28. Kısım

66 4 0
                                    

Off...
Uyandığımda yaşadığım baş ağırısından bahsetmeme gerek yok sanırım.

"Uyuyan güzel uyandı." Dedi bir ses.

Sesin geldiği yöne bakınca Selin'nin yanı başımda oturduğunu gördüm.

"Başım.."

Ayağa kalkmaya çalıştım ama kalkar kalkmaz başım döndü, yattığım yere geri düştüm.

"Yorma kendini. Nasıl hissediyorsun?" diye sordu Selin.

"Yaşıyorum diye cevap verdim."

Selin rahat tavrıyla konuşmaya başladı.

"Ben..."

Tam o sırada bir kapı açılma sesi geldi.

İçeriye Uğur, Ege ve Ahmet'in girdiğini gördüm.
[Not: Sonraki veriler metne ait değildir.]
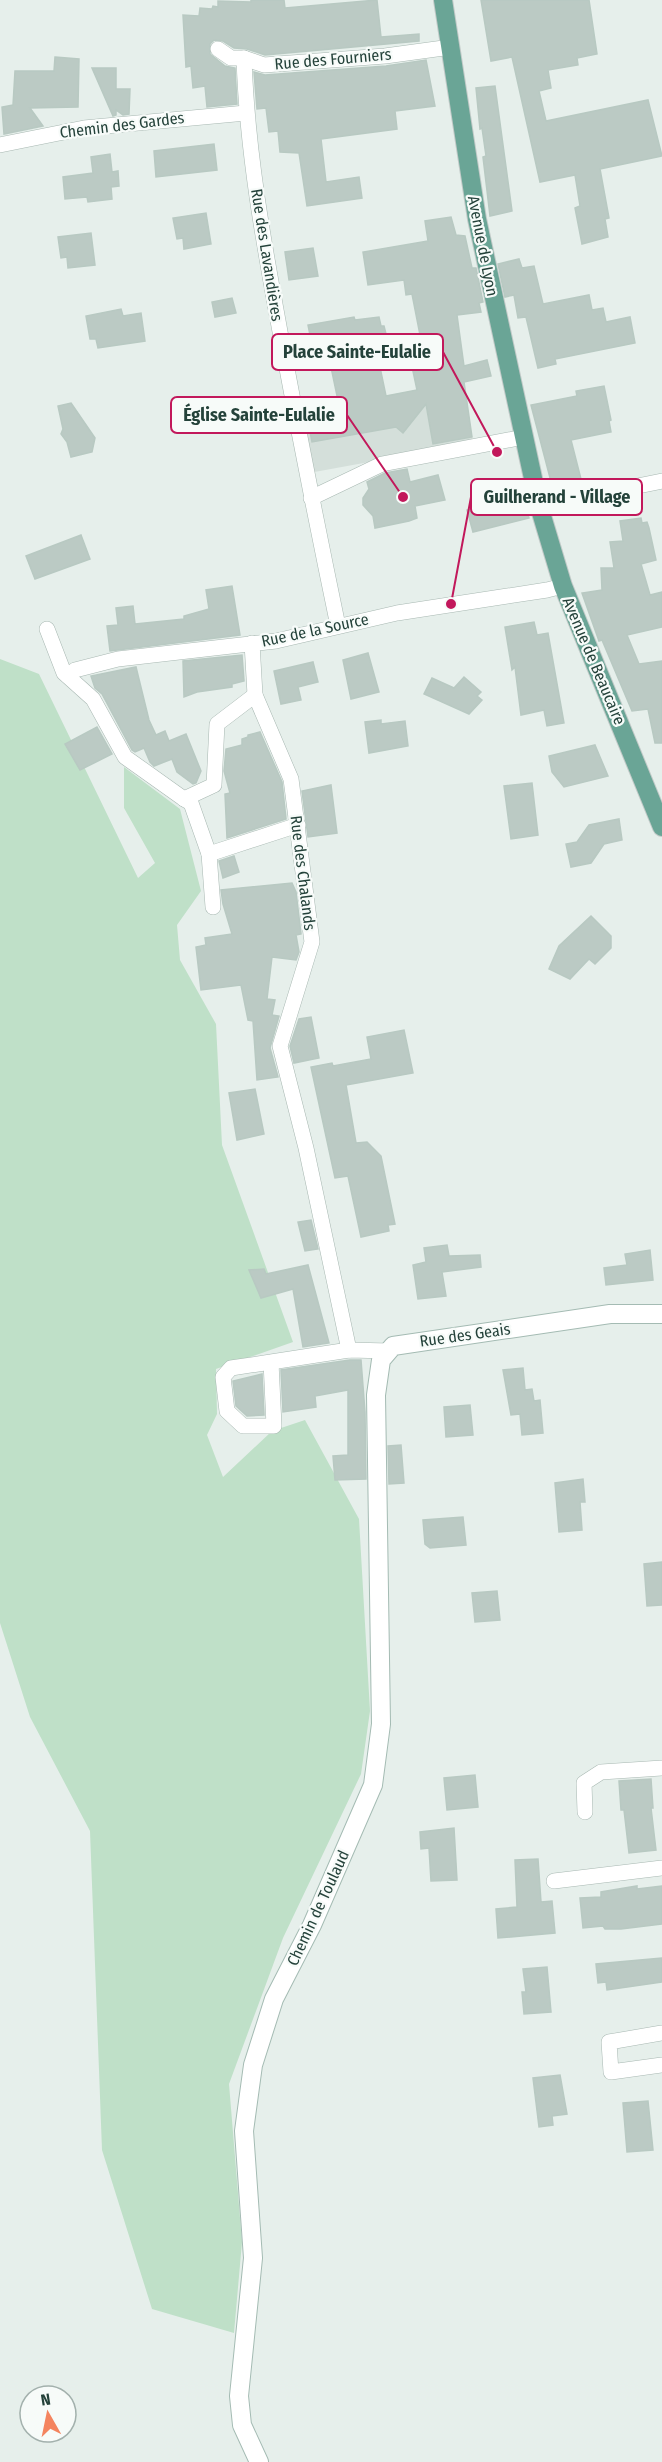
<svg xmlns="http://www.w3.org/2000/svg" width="662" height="2462" viewBox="0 0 662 2462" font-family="'Fira Sans Condensed',sans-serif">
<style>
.built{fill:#d4dfda}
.green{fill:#bfe0c8}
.building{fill:#bbcac4;stroke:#b8c9c2;stroke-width:1.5}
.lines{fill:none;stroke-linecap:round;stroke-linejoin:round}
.street-casing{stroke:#a8b8b2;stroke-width:16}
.secondary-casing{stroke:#a4bbb3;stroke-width:20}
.primary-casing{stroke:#c2cac8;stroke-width:20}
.street{stroke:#fff;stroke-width:15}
.secondary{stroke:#fff;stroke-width:18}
.primary{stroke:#6aa596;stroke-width:18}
.labels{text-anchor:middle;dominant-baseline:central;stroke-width:4.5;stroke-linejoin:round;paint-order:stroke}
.street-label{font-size:16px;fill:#24423a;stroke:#f7fbf9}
.leader{fill:none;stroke:#c2185b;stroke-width:2}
.callout-dot{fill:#c2185b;stroke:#f7fbf9;stroke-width:2}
.callout{fill:#f7fbf9;stroke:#c2185b;stroke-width:2}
.callout-label{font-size:18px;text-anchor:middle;font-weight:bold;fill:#24423a}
</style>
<rect width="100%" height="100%" fill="#e6efeb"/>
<!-- built -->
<path class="built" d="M445 385 466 396 473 443 309 473 299 411Z"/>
<!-- green -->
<path class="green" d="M0 659 39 674 138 878 155 863 124 808V767L180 809 201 891 177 925 180 960 216 1024 222 1145 293 1342 216 1369 217 1414 207 1435 223 1477 272 1431 305 1420 359 1519 370 1711 361 1774 283 1938 229 2084 242 2242 234 2333 152 2309 102 2150 90 1831 30 1717 0 1623Z"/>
<!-- building -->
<g class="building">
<path d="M251 0H284L285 8 377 0 381 37 419 34V41L265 55 247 49 234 48 223 41 214 40 210 44V54L225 66 235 68 237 104 207 107 205 86 193 88 191 66 186 67 183 15 199 16 200 8 212 9 213 6 218 7V1L251 2Z"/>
<path d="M481 0H589L597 54 577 58 578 65 548 70 551 88 539 91 546 121 648 100 662 156 600 169 609 218 605 219 608 237 582 244 575 208 580 206 575 175 540 182 512 57 491 61Z"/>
<path d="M55 57 79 59 78 107 30 108 43 126 4 134 2 107 13 105 15 71H54Z"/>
<path d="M426 60 435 106 395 111 397 129 321 139 326 182 359 177 362 198 307 206 299 153 280 152 278 131 269 132 266 108 257 109 254 72 265 75 386 66Z"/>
<path d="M92 68H116V89H130L129 114 123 115 116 110V115L113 116Z"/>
<path d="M495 86 512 211 490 216 483 157 486 156 482 128 480 129 476 88Z"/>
<path d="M214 144 217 170 156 177 154 151Z"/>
<path d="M110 154 112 172 118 171 119 186 111 187 112 199 88 202 87 197 65 199 63 177 93 173 91 157Z"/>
<path d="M206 213 211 244 184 249 183 238 177 239 173 218Z"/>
<path d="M451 217 456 235 465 236 472 268H476L483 302 479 303 481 312 457 315 464 366 487 360 491 376 464 382 472 437 433 444 426 404 403 433 396 427 312 442 307 416 340 410 327 348 313 350 308 325 354 317 355 320 379 317 381 326H384L389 346 376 348 386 396 417 390 407 343 421 340 412 294 406 295 404 280 368 285 363 252 428 241 425 221Z"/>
<path d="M91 233 95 265 68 268 67 257 61 258 58 237Z"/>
<path d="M313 248 318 276 289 280 285 252Z"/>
<path d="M519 259 522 268 534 266 543 304 589 295 592 310 603 308 606 322 630 317 635 343 555 359 556 364 538 368 526 317 518 318 514 295 505 297 498 264Z"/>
<path d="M232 298 236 313 215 317 212 302Z"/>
<path d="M121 309 123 316 141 313 145 341 98 348 96 339H90L86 316Z"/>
<path d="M604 386 611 420 609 421 611 432 571 440 583 487 554 493 531 405 577 396 576 391Z"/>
<path d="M71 403 95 438 92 452 71 457 67 442 61 434 63 429 58 406Z"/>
<path d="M407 469 410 482 438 475 445 500 415 506 417 518 409 521 375 528 373 516 363 505V498L369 489 367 482 385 473Z"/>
<path d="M523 498 529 518 473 532 467 510Z"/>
<path d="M641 518 642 523 647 522 649 528 656 560 641 564 650 595 662 592V627L627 635 639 664 662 661V743H655L648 709 632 711 602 640 599 641 582 593 602 590 601 568H614L610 542 623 541 620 521Z"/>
<path d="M81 535 90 559 35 579 26 556Z"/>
<path d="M232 586 240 635 110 651 107 626 118 625 116 608 133 606 135 624 184 619V616L209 609 206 590Z"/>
<path d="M534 622 537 635 548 633 564 723 547 726 544 710 521 715 515 667 512 670 505 627Z"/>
<path d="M368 653 379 692 351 699 343 660Z"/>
<path d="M242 655 244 681 232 684V687L197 692 184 697 183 661Z"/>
<path d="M313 662 318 682 298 687 301 700 281 704 274 671Z"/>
<path d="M136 667 149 720 156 735 165 731 169 741 186 734 201 771 196 783 193 784 177 772 172 759 154 766 150 762 144 748 135 752 132 750 102 694 95 688 91 676Z"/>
<path d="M464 677 481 692 477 696 482 700 469 714 424 694 432 678 454 688Z"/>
<path d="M381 720V724L405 721 408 746 369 753 365 722Z"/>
<path d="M97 727 112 754 80 770 65 744Z"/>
<path d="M260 732 282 782 286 819 227 838 225 794 230 793 224 771 226 749 242 745V739L248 737V735Z"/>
<path d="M595 745 608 776 564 787 552 772 549 756Z"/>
<path d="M532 783 538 835 511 839 504 786Z"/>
<path d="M331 785 337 833 308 837 302 791Z"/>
<path d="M619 819 622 840 604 844 591 863 571 867 566 844 577 842 589 825Z"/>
<path d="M234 856 239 872 223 878 219 861Z"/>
<path d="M292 883 296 892 301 934 296 935 299 952 296 960 272 957 267 999 275 1000 272 1015 279 1016 270 1048 278 1077 257 1080 253 1021 248 1020 241 985 201 990 196 947 206 945 205 938 232 934 223 904 221 890Z"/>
<path d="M591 916 611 936V948L595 964 589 959 570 979 549 969 559 946Z"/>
<path d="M311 1017 319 1058 294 1063 290 1046 299 1019Z"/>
<path d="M404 1030 413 1073 346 1085 356 1143 367 1142 381 1156 395 1224 388 1225 389 1231 361 1237 348 1176 335 1178 311 1067 332 1063 333 1066 371 1059 367 1037Z"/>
<path d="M255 1089 264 1134 237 1140 229 1093Z"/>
<path d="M311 1220 318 1249 305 1251 298 1222Z"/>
<path d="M447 1245 449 1256 480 1255 481 1267 442 1272 446 1296 418 1299 413 1265 426 1262 424 1248Z"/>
<path d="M650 1250 653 1280 606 1285 604 1268 627 1265 625 1254Z"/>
<path d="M308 1265 329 1343 303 1347 293 1289 261 1298 249 1270 264 1269 266 1274Z"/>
<path d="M350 1360H361L365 1412 366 1479 335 1480 333 1456 348 1455V1390L315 1396 316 1407 283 1412 281 1370Z"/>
<path d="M523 1368 525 1390 532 1389 534 1401 540 1400 543 1433 522 1435 520 1414 511 1415 503 1370Z"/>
<path d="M262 1374 264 1415 247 1416 236 1406 233 1381Z"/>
<path d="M470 1405 473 1435 446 1437 444 1407Z"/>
<path d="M401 1445 404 1483 389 1484 388 1446Z"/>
<path d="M583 1479 585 1502H580L582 1530 559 1532 555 1483Z"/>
<path d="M463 1517 466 1545 430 1548 425 1544 423 1520Z"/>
<path d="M662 1562V1605L647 1606 644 1564Z"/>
<path d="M497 1591 500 1620 475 1622 472 1593Z"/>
<path d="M475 1775 478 1807 447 1810 444 1778Z"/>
<path d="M651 1779 653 1808H651L656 1850 629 1853 624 1810H621L619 1781Z"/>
<path d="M454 1828 457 1880 431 1881 429 1848 421 1849 420 1832Z"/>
<path d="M538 1859 541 1902 552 1901 555 1933 498 1938 496 1909 517 1907 515 1860Z"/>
<path d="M637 1886V1889L662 1886V1924L621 1929H605L603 1926 583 1928 580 1898 601 1897V1892Z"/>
<path d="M662 1958V1982L607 1990 606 1982 598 1983 596 1964Z"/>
<path d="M547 1967 551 2012 524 2014 522 1992H526L523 1969Z"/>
<path d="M560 2075 567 2114 552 2116 553 2125 539 2127 533 2078Z"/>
<path d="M648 2101 653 2150 627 2152 623 2103Z"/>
</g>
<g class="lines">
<defs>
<g id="street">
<path d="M218 49 231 58H244L264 65 385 56 451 47"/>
<path d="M244 58C247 152 264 245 281 337 299 434 318 530 338 626"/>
<path d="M0 145 84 128 246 113"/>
<path d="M311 498 382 464 524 437"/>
<path d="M539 506 662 481"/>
<path d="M47 629 64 673 93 699 125 757 184 799"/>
<path d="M252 643 255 695 291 779 312 942 280 1046 306 1148 349 1350"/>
<path d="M68 676 75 670 118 659 276 641 397 613 547 590 563 586"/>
<path d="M209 854 298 825"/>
<path d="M213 907 209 854 191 803 184 799 214 785 217 724 255 695"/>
<path d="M271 1362 231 1368 223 1377 227 1411 243 1426H274L271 1362 349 1350 389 1351"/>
<path d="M585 1812 584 1783 601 1772 662 1768"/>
<path d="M554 1881 662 1868"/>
<path d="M662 2033 609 2042 611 2072 662 2065"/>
</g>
<path id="secondary" d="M259 2462 242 2425 239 2396 253 2258 244 2131 253 2065 274 1999 312 1925 373 1785 381 1724 376 1395 381 1360 393 1346 610 1314H662"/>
<path id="primary" d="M443 0 477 219 539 506 563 586 662 827"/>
</defs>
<!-- street casing -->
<use href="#street" class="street-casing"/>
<!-- secondary casing -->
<use href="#secondary" class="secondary-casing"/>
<!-- primary casing -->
<use href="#primary" class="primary-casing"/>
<!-- street -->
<use href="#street" class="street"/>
<!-- secondary -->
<use href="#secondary" class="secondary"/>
<!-- primary -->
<use href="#primary" class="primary"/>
</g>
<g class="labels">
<!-- street labels -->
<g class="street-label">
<text transform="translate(333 59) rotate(-5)">Rue des Fourniers</text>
<text transform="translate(122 125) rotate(-7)">Chemin des Gardes</text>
<text transform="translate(483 246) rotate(79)">Avenue de Lyon</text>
<text transform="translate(267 255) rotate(81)">Rue des Lavandières</text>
<text transform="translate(315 630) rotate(-12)">Rue de la Source</text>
<text transform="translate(594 661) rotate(67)">Avenue de Beaucaire</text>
<text transform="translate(303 873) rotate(83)">Rue des Chalands</text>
<text transform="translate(465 1335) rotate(-8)">Rue des Geais</text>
<text transform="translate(318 1908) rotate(-65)">Chemin de Toulaud</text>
</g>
</g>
<!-- callouts -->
<path class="leader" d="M497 452L443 352M403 497L347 415M451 604L471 497"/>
<g class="callout-dot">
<circle cx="497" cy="452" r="6"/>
<circle cx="403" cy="497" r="6"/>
<circle cx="451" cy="604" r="6"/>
</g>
<g class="callout">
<rect x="272" y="334" width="171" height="36" rx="6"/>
<rect x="171" y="397" width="176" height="36" rx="6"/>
<rect x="471" y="479" width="171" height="36" rx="6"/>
</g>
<g class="callout-label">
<text x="357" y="358">Place Sainte-Eulalie</text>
<text x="259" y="421">Église Sainte-Eulalie</text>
<text x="557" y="503">Guilherand - Village</text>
</g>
<!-- north arrow -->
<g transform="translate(48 2414) rotate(351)"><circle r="28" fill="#f7fbf9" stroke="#a3b1ad" stroke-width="1.5"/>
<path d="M0-4.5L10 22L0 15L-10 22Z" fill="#f4845f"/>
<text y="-9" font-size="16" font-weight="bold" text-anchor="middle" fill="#24423a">N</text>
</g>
</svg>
"Emre! Yaşıyorsun!" dedi Uğur.

"Öyle mi?" diye sordum.

Uğur bana öyle bir sarıldı ki kaburgalarım kırıldı sandı.

"Evet... bende.. özle.. "

"Uğur!" Dedi Ege.

Uğur hızlıca geri çekildi.

"Pardon." dedi gülerek.

Teker teker sarıldık. Onları görünce o kadar rahatladım ki bir an için mutlu hissettim kendimi.
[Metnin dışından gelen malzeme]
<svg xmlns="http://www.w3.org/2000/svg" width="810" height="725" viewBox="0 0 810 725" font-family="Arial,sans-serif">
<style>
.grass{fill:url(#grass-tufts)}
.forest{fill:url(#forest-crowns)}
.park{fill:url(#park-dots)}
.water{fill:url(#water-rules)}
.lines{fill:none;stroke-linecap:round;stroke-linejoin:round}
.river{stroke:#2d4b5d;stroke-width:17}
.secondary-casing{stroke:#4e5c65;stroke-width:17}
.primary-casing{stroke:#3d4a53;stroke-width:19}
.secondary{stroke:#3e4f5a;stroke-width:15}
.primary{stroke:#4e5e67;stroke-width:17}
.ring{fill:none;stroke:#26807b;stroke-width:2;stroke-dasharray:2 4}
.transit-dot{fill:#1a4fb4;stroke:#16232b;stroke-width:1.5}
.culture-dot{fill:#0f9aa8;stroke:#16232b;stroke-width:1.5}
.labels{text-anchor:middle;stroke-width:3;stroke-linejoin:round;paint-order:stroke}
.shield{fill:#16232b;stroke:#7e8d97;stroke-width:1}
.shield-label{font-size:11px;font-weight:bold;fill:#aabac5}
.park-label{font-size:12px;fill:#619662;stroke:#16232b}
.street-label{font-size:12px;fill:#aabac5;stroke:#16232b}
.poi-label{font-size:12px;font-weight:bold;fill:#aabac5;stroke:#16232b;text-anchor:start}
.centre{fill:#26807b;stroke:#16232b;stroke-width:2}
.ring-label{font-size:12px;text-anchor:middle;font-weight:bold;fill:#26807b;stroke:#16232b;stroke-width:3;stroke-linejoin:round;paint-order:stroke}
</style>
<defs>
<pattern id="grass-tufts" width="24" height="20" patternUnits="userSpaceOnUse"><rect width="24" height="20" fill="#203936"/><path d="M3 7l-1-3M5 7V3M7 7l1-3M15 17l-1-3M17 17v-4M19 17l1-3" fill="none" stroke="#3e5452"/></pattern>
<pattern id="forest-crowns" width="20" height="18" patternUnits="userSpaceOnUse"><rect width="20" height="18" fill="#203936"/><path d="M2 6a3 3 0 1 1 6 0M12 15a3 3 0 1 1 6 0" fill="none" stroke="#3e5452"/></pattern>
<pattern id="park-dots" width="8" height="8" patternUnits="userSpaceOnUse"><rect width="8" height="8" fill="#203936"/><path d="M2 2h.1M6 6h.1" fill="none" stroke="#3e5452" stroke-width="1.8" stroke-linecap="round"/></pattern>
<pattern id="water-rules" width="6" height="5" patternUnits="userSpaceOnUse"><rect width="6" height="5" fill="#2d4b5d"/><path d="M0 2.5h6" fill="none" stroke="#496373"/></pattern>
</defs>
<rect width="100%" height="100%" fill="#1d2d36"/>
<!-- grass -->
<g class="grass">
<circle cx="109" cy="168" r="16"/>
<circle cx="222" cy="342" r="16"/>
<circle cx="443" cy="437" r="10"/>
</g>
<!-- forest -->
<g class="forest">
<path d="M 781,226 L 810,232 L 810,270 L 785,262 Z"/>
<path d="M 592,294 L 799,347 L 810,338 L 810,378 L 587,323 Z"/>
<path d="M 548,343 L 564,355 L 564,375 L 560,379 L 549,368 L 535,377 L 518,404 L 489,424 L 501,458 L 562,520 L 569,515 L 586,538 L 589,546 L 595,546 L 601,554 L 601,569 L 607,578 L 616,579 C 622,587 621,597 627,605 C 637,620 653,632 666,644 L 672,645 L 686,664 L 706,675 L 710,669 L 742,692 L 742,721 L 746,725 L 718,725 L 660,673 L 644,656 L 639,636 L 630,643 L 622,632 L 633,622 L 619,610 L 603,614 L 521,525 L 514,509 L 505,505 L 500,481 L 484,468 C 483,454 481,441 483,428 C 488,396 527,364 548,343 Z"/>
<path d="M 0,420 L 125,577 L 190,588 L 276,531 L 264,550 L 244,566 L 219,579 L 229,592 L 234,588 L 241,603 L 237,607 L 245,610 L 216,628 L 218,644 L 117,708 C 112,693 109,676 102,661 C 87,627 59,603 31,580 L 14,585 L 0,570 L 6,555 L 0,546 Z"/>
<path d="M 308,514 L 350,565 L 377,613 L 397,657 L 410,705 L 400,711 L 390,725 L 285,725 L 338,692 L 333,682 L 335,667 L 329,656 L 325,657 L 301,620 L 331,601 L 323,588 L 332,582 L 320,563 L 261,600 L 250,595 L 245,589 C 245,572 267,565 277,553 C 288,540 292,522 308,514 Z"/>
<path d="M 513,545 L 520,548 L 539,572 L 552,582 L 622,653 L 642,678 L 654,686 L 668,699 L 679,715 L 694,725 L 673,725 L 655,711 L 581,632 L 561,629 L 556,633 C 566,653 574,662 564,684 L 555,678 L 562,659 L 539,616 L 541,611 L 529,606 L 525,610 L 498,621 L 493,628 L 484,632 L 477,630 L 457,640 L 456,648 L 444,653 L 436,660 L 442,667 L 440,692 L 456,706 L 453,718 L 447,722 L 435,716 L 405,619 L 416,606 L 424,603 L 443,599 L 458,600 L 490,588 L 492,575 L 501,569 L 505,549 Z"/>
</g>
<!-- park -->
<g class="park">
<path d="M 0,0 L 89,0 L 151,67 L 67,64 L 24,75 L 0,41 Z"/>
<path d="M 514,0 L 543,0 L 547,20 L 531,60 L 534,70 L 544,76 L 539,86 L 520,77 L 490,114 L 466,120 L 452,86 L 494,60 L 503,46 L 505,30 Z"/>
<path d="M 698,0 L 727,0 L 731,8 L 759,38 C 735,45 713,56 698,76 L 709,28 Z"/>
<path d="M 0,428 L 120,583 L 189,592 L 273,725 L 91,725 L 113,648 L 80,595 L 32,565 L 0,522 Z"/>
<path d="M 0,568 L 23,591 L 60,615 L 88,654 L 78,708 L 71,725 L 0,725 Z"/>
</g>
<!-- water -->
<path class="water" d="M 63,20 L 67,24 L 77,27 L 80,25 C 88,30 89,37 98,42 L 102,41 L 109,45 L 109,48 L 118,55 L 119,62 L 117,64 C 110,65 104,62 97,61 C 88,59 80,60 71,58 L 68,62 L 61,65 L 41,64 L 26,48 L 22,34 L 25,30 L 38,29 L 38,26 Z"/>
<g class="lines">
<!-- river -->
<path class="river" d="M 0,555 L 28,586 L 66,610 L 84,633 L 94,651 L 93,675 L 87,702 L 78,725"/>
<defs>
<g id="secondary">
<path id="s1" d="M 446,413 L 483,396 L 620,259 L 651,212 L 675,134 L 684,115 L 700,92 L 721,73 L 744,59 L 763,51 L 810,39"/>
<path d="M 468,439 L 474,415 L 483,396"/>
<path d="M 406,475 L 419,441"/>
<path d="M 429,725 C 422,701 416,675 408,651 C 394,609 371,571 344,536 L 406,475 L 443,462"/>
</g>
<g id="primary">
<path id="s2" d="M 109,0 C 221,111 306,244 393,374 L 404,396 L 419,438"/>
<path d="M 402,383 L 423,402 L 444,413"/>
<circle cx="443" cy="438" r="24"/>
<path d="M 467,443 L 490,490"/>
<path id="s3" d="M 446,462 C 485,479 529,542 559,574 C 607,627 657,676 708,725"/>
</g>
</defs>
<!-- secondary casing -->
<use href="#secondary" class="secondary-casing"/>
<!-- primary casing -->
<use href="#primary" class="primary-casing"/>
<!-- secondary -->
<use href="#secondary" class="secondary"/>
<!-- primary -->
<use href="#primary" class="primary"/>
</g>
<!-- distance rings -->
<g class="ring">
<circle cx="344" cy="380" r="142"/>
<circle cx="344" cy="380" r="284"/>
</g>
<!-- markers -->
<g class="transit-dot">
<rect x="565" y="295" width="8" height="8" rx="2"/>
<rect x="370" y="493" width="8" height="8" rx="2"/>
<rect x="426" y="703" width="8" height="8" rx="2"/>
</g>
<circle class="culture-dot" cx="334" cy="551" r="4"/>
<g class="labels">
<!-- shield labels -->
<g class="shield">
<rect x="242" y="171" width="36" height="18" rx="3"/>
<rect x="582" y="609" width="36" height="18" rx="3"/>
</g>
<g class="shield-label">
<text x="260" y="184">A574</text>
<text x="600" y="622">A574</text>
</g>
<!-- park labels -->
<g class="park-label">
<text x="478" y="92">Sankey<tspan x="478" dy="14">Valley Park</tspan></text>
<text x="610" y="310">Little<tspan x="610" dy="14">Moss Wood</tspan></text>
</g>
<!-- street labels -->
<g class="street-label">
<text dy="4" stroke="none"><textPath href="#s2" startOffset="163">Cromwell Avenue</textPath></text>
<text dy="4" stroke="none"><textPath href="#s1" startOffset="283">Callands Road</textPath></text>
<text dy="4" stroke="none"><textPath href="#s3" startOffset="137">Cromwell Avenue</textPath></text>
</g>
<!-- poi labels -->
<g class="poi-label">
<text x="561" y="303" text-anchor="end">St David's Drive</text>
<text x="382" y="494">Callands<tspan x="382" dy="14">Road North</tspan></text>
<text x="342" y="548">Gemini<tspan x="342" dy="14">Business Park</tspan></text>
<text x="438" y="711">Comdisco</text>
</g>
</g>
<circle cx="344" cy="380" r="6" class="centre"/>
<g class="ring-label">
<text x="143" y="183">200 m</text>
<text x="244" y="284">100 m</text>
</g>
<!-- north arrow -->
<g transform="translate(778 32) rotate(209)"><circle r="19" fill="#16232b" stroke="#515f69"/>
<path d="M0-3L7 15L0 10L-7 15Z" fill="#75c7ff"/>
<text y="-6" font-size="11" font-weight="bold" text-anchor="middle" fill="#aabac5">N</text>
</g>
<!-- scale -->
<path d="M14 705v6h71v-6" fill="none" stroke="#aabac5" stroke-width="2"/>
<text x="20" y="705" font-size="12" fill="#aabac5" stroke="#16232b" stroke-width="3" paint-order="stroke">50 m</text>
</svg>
"Beni nasıl buldunuz?" diye sordum.

"Valla," dedi Uğur. "Bizi çok uğraştırdın. Elli tane organ kaçakcısı yakalamışızdır sayende. Ülkeye büyük hizmet ettik."

"Bir dakika."

Selin Uğur'a sert bir bakış attı.

"Bir organ kaçakçısının elinde olduğumu nereden biliyordunuz?" diye sordum.

Selin: "Ben.."

"Ben biliyordum." dedi bir ses.

İçeriye amcam girdi.
Amcama sert bir bakış attım.
"Nasıl?"

"Ekrem'in kanını istediğini biliyordum. Bu yüzden arama alanımız daraltabildik."

Etrafa bakındım.

"Başka kim biliyordu?"

"Sadece ben." dedi amcam.

Yattığım yerden kalktım. Amcama doğru yaklaştım.

"Peki ben neden bilmiyordum?" diye sordum.

"Kendi güvenliğin için sana söylememeyi tercih ettim." dedi.

"Tercih mi ettin? Ne zamandan beri benim hayatımla ilgili sen tercih yapıyorsun?"

Rıza amca yaklaştı.

"Sen, bana Rıfat'ın emanetisin. Seni korumak için her şeyi yaparım." dedi.

"Bu, sana kalmış bir şey değil." dedim.

"Ayrıca sen kimsin de bana babamın emaneti diyorsun lan? Aileme ihanet etmeden önce de böyle düşünüyor muydun ha?"

Amcam bunları söyledikten sonra bana okkalı bir tokat attı.

"Benimle ilgili hiç bir şey bilmiyorsun!" dedi.

Yumruklarımı sıktım.

Ama bir şey yapmadım. Hızlıca odadan çıkıp başka odaya geçtim, kapıyı kilitledim.

Sinirden ellerimin titrediğini fark ettim, duvara sert bir yumruk attım. Sonra yere oturdum, duvarı seyretmeye başladım.

Ailem gitti.
Evim gitti.
Aşk bitti.
Hayat acımasızlaştı.

Her dert dermanıyla doğar demişler. Peki benim dermanım nerede?